Start of Record extracts

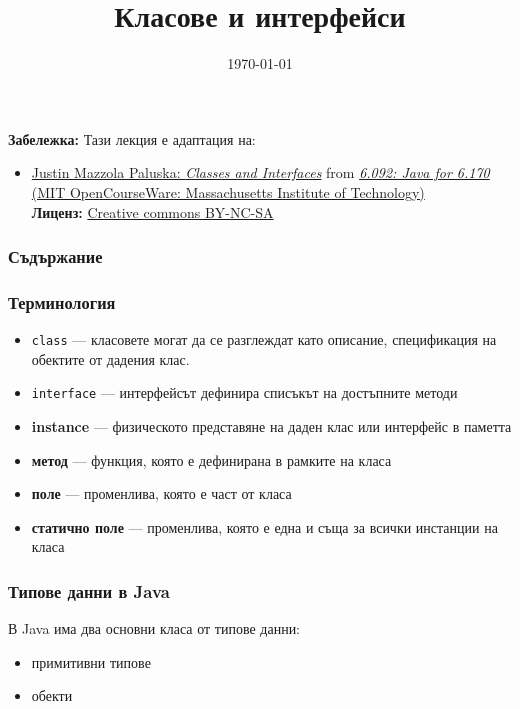 \documentclass[ignorenonframetext, hyperref=unicode,compress]{beamer}
\title{Класове и интерфейси}
\date{\today}
\begin{document}
\frame{\titlepage}

\begin{frame}
\small
{\bf Забележка:} Тази лекция е адаптация на:
\begin{itemize}
  \item \href{http://ocw.mit.edu/NR/rdonlyres/Electrical-Engineering-and-Computer-Science/6-092January--IAP--2006/66BAC837-433E-48A5-BA15-B766E0B7CDEA/0/lecture2a.pdf}{Justin Mazzola Paluska: {\em Classes and Interfaces}} from
\href{http://ocw.mit.edu/OcwWeb/Electrical-Engineering-and-Computer-Science/6-092January--IAP--2006/CourseHome/index.htm}{
{\em 6.092: Java for 6.170} (MIT OpenCourseWare:
Massachusetts Institute of Technology)}\\
{\bf Лиценз:}
\href{http://ocw.mit.edu/OcwWeb/web/terms/terms/index.htm\#cc}{Creative commons
BY-NC-SA}  

\end{itemize}

\end{frame}
\begin{frame}
\frametitle{Съдържание}
\tableofcontents %
\end{frame}



\begin{frame}[containsverbatim]\frametitle{Терминология}
\begin{itemize}
 \item \lstinline{class} --- класовете могат да се разглеждат като описание, спецификация на обектите от дадения клас.
 \item \lstinline{interface} --- интерфейсът дефинира списъкът на достъпните методи
 \item {\bfseries instance} --- физическото представяне на даден клас или интерфейс в паметта
\end{itemize}

\begin{itemize}
 \item {\bfseries метод} --- функция, която е дефинирана в рамките на класа
 \item {\bfseries поле} --- променлива, която е част от класа
 \item {\bfseries статично поле} --- променлива, която е една и съща за всички инстанции на класа
\end{itemize}

\end{frame}


\begin{frame}[containsverbatim]\frametitle{Типове данни в Java}
В Java има два основни класа от типове данни:
\begin{itemize}
 \item примитивни типове
 \item обекти
\end{itemize}

\end{frame}
\end{document}
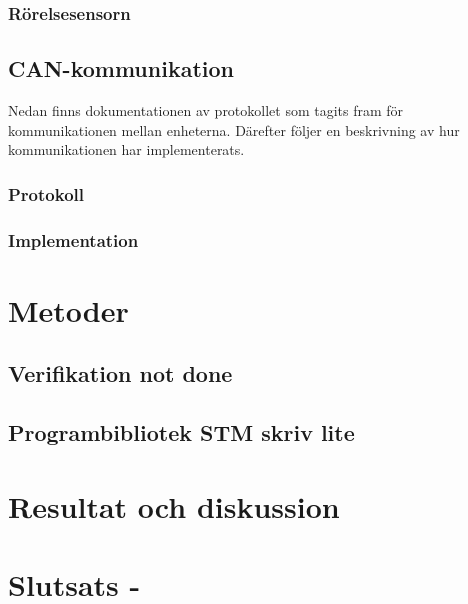 \documentclass{article}
\begin{document}
\subsubsection{Rörelsesensorn}
\subsection{CAN-kommunikation}
\label{can}
Nedan finns dokumentationen av protokollet som tagits fram för kommunikationen mellan enheterna. Därefter följer en beskrivning av hur kommunikationen har implementerats.
\subsubsection{Protokoll}

\subsubsection{Implementation}

\section{Metoder}
\subsection{Verifikation not done}
\subsection{Programbibliotek STM skriv lite}


\section{Resultat och diskussion} %
\section{Slutsats -}
\end{document}
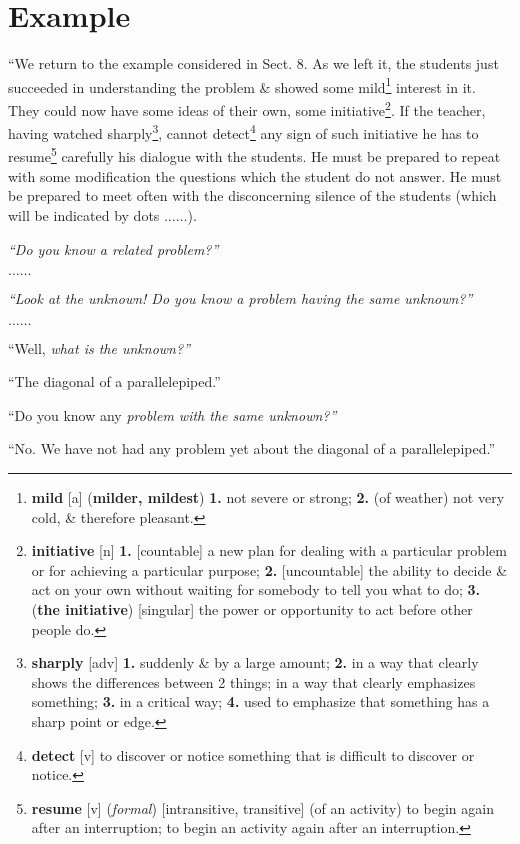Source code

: \documentclass[oneside]{book}
\numberwithin{equation}{section}
\begin{document}
\section{Example}
``We return to the example considered in Sect. 8. As we left it, the students just succeeded in understanding the problem \& showed some mild\footnote{\textbf{mild} [a] (\textbf{milder, mildest}) \textbf{1.} not severe or strong; \textbf{2.} (of weather) not very cold, \& therefore pleasant.} interest in it. They could now have some ideas of their own, some initiative\footnote{\textbf{initiative} [n] \textbf{1.} [countable] a new plan for dealing with a particular problem or for achieving a particular purpose; \textbf{2.} [uncountable] the ability to decide \& act on your own without waiting for somebody to tell you what to do; \textbf{3.} (\textbf{the initiative}) [singular] the power or opportunity to act before other people do.}. If the teacher, having watched sharply\footnote{\textbf{sharply} [adv] \textbf{1.} suddenly \& by a large amount; \textbf{2.} in a way that clearly shows the differences between 2 things; in a way that clearly emphasizes something; \textbf{3.} in a critical way; \textbf{4.} used to emphasize that something has a sharp point or edge.}, cannot detect\footnote{\textbf{detect} [v] to discover or notice something that is difficult to discover or notice.} any sign of such initiative he has to resume\footnote{\textbf{resume} [v] (\textit{formal}) [intransitive, transitive] (of an activity) to begin again after an interruption; to begin an activity again after an interruption.} carefully his dialogue with the students. He must be prepared to repeat with some modification the questions which the student do not answer. He must be prepared to meet often with the disconcerning silence of the students (which will be indicated by dots $\ldots\ldots$).

\textit{``Do you know a related problem?''}

$\ldots\ldots$

\textit{``Look at the unknown! Do you know a problem having the same unknown?''}

$\ldots\ldots$

``Well, \textit{what is the unknown?''}

``The diagonal of a parallelepiped.''

``Do you know any \textit{problem with the same unknown?''}

``No. We have not had any problem yet about the diagonal of a parallelepiped.''
\end{document}
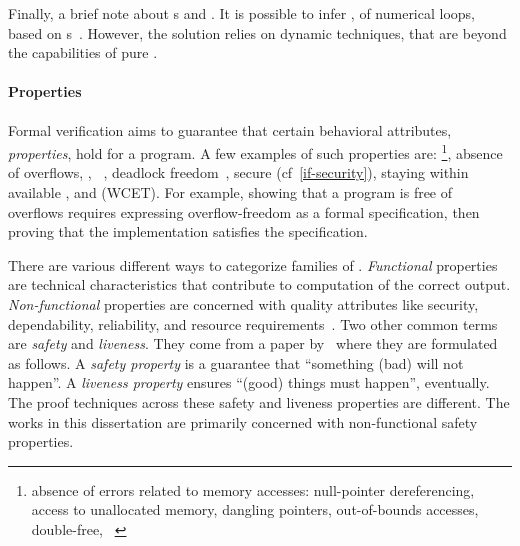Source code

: Finally, a brief note about s and . It is
possible to infer , of numerical loops, based on s~\cite{nguyen2017}. However, the solution relies on dynamic
techniques, that are beyond the capabilities of pure .

\paragraph*{Properties}
Formal verification aims to guarantee that certain
behavioral attributes, \ie \emph{properties}, hold for a program. A few examples
of such properties are: \footnote{\Ie absence of errors
related to memory accesses: null-pointer dereferencing, access to unallocated
memory, dangling pointers, out-of-bounds accesses, double-free,
\etc~\cite{muller2024}}, absence of overflows, , ~\cite{georges2025}, deadlock
freedom~\cite{roscoe1987}, secure 
(cf~\autoref{if-security}), staying within available , and
 (WCET). For example, showing that a program is
free of overflows requires expressing overflow-freedom as a formal
specification, then proving that the implementation satisfies the
specification.

There are various different ways to categorize families of .
\emph{Functional} properties are technical
characteristics that contribute to computation of the correct output.
\emph{Non-functional} properties are concerned
with quality attributes like security, dependability, reliability, and resource
requirements~\cite{terbeek2018}. Two other common terms are \emph{safety} and
\emph{liveness}. They come from a paper by~\textcite{lamport1977} where they are
formulated as follows. A \emph{safety property} is a
guarantee that \enquote{something (bad) will not happen}. A \emph{liveness
property} ensures \enquote{(good) things must
happen}, eventually. The proof techniques across these safety and liveness
properties are different. The works in this dissertation are primarily concerned
with non-functional safety properties.

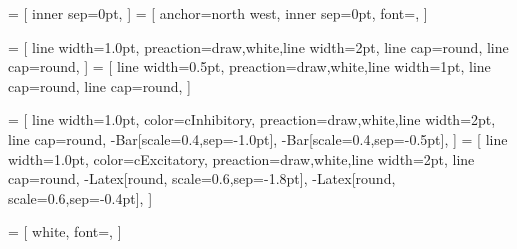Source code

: \usepackage{tikz}
\usepackage{svg}

\usetikzlibrary{shapes.geometric}
\usetikzlibrary{arrows.meta}
\usetikzlibrary{positioning}
\usetikzlibrary{calc}
\usetikzlibrary{backgrounds}
\usetikzlibrary{fit}
\usetikzlibrary{fadings}
\usetikzlibrary{decorations}

\renewcommand{\familydefault}{\sfdefault}
\usepackage{sansmathfonts}

\usepackage{rotating}



 = [
    inner sep=0pt,
]
 = [
    anchor=north west,
    inner sep=0pt,
    font={\bfseries\sffamily},
]

 = [
    line width=1.0pt,
    preaction={draw,white,line width=2pt, line cap=round},
    line cap=round,
    ]
 = [
    line width=0.5pt,
    preaction={draw,white,line width=1pt, line cap=round},
    line cap=round,
    ]

 = [
    line width=1.0pt,
    color=cInhibitory,
    preaction={draw,white,line width=2pt, line cap=round, -{Bar[scale=0.4,sep=-1.0pt]}},
    -{Bar[scale=0.4,sep=-0.5pt]},
    ]
 = [
    line width=1.0pt,
    color=cExcitatory,
    preaction={draw,white,line width=2pt, line cap=round, -{Latex[round, scale=0.6,sep=-1.8pt]}},
    -{Latex[round, scale=0.6,sep=-0.4pt]},
    ]

 = [
    white,
    font=\sffamily\small,
    ]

End of Record extracts

Retype the records in full. Do not carry over the images.

* **Answer box**
 \documentclass[ignorenonframetext, hyperref=unicode,compress]{beamer}
\title{Класове и интерфейси}
\date{\today}
\begin{document}
\frame{\titlepage}

\begin{frame}
\small
{\bf Забележка:} Тази лекция е адаптация на:
\begin{itemize}
  \item \href{http://ocw.mit.edu/NR/rdonlyres/Electrical-Engineering-and-Computer-Science/6-092January--IAP--2006/66BAC837-433E-48A5-BA15-B766E0B7CDEA/0/lecture2a.pdf}{Justin Mazzola Paluska: {\em Classes and Interfaces}} from
\href{http://ocw.mit.edu/OcwWeb/Electrical-Engineering-and-Computer-Science/6-092January--IAP--2006/CourseHome/index.htm}{
{\em 6.092: Java for 6.170} (MIT OpenCourseWare:
Massachusetts Institute of Technology)}\\
{\bf Лиценз:}
\href{http://ocw.mit.edu/OcwWeb/web/terms/terms/index.htm\#cc}{Creative commons
BY-NC-SA}  

\end{itemize}

\end{frame}
\begin{frame}
\frametitle{Съдържание}
\tableofcontents %
\end{frame}



\begin{frame}[containsverbatim]\frametitle{Терминология}
\begin{itemize}
 \item \lstinline{class} --- класовете могат да се разглеждат като описание, спецификация на обектите от дадения клас.
 \item \lstinline{interface} --- интерфейсът дефинира списъкът на достъпните методи
 \item {\bfseries instance} --- физическото представяне на даден клас или интерфейс в паметта
\end{itemize}

\begin{itemize}
 \item {\bfseries метод} --- функция, която е дефинирана в рамките на класа
 \item {\bfseries поле} --- променлива, която е част от класа
 \item {\bfseries статично поле} --- променлива, която е една и съща за всички инстанции на класа
\end{itemize}

\end{frame}


\begin{frame}[containsverbatim]\frametitle{Типове данни в Java}
В Java има два основни класа от типове данни:
\begin{itemize}
 \item примитивни типове
 \item обекти
\end{itemize}

\end{frame}
\end{document}
 \documentclass{article}
\begin{document}
\subsubsection{Rörelsesensorn}
\subsection{CAN-kommunikation}
\label{can}
Nedan finns dokumentationen av protokollet som tagits fram för kommunikationen mellan enheterna. Därefter följer en beskrivning av hur kommunikationen har implementerats.
\subsubsection{Protokoll}

\subsubsection{Implementation}

\section{Metoder}
\subsection{Verifikation not done}
\subsection{Programbibliotek STM skriv lite}


\section{Resultat och diskussion} %
\section{Slutsats -}
\end{document}
Source code

: \documentclass[oneside]{book}
\numberwithin{equation}{section}
\begin{document}
\section{Example}
``We return to the example considered in Sect. 8. As we left it, the students just succeeded in understanding the problem \& showed some mild\footnote{\textbf{mild} [a] (\textbf{milder, mildest}) \textbf{1.} not severe or strong; \textbf{2.} (of weather) not very cold, \& therefore pleasant.} interest in it. They could now have some ideas of their own, some initiative\footnote{\textbf{initiative} [n] \textbf{1.} [countable] a new plan for dealing with a particular problem or for achieving a particular purpose; \textbf{2.} [uncountable] the ability to decide \& act on your own without waiting for somebody to tell you what to do; \textbf{3.} (\textbf{the initiative}) [singular] the power or opportunity to act before other people do.}. If the teacher, having watched sharply\footnote{\textbf{sharply} [adv] \textbf{1.} suddenly \& by a large amount; \textbf{2.} in a way that clearly shows the differences between 2 things; in a way that clearly emphasizes something; \textbf{3.} in a critical way; \textbf{4.} used to emphasize that something has a sharp point or edge.}, cannot detect\footnote{\textbf{detect} [v] to discover or notice something that is difficult to discover or notice.} any sign of such initiative he has to resume\footnote{\textbf{resume} [v] (\textit{formal}) [intransitive, transitive] (of an activity) to begin again after an interruption; to begin an activity again after an interruption.} carefully his dialogue with the students. He must be prepared to repeat with some modification the questions which the student do not answer. He must be prepared to meet often with the disconcerning silence of the students (which will be indicated by dots $\ldots\ldots$).

\textit{``Do you know a related problem?''}

$\ldots\ldots$

\textit{``Look at the unknown! Do you know a problem having the same unknown?''}

$\ldots\ldots$

``Well, \textit{what is the unknown?''}

``The diagonal of a parallelepiped.''

``Do you know any \textit{problem with the same unknown?''}

``No. We have not had any problem yet about the diagonal of a parallelepiped.''
\end{document}
Source code

: Finally, a brief note about s and . It is
possible to infer , of numerical loops, based on s~\cite{nguyen2017}. However, the solution relies on dynamic
techniques, that are beyond the capabilities of pure .

\paragraph*{Properties}
Formal verification aims to guarantee that certain
behavioral attributes, \ie \emph{properties}, hold for a program. A few examples
of such properties are: \footnote{\Ie absence of errors
related to memory accesses: null-pointer dereferencing, access to unallocated
memory, dangling pointers, out-of-bounds accesses, double-free,
\etc~\cite{muller2024}}, absence of overflows, , ~\cite{georges2025}, deadlock
freedom~\cite{roscoe1987}, secure 
(cf~\autoref{if-security}), staying within available , and
 (WCET). For example, showing that a program is
free of overflows requires expressing overflow-freedom as a formal
specification, then proving that the implementation satisfies the
specification.

There are various different ways to categorize families of .
\emph{Functional} properties are technical
characteristics that contribute to computation of the correct output.
\emph{Non-functional} properties are concerned
with quality attributes like security, dependability, reliability, and resource
requirements~\cite{terbeek2018}. Two other common terms are \emph{safety} and
\emph{liveness}. They come from a paper by~\textcite{lamport1977} where they are
formulated as follows. A \emph{safety property} is a
guarantee that \enquote{something (bad) will not happen}. A \emph{liveness
property} ensures \enquote{(good) things must
happen}, eventually. The proof techniques across these safety and liveness
properties are different. The works in this dissertation are primarily concerned
with non-functional safety properties.

Source code

: \usepackage{tikz}
\usepackage{svg}

\usetikzlibrary{shapes.geometric}
\usetikzlibrary{arrows.meta}
\usetikzlibrary{positioning}
\usetikzlibrary{calc}
\usetikzlibrary{backgrounds}
\usetikzlibrary{fit}
\usetikzlibrary{fadings}
\usetikzlibrary{decorations}

\renewcommand{\familydefault}{\sfdefault}
\usepackage{sansmathfonts}

\usepackage{rotating}



 = [
    inner sep=0pt,
]
 = [
    anchor=north west,
    inner sep=0pt,
    font={\bfseries\sffamily},
]

 = [
    line width=1.0pt,
    preaction={draw,white,line width=2pt, line cap=round},
    line cap=round,
    ]
 = [
    line width=0.5pt,
    preaction={draw,white,line width=1pt, line cap=round},
    line cap=round,
    ]

 = [
    line width=1.0pt,
    color=cInhibitory,
    preaction={draw,white,line width=2pt, line cap=round, -{Bar[scale=0.4,sep=-1.0pt]}},
    -{Bar[scale=0.4,sep=-0.5pt]},
    ]
 = [
    line width=1.0pt,
    color=cExcitatory,
    preaction={draw,white,line width=2pt, line cap=round, -{Latex[round, scale=0.6,sep=-1.8pt]}},
    -{Latex[round, scale=0.6,sep=-0.4pt]},
    ]

 = [
    white,
    font=\sffamily\small,
    ]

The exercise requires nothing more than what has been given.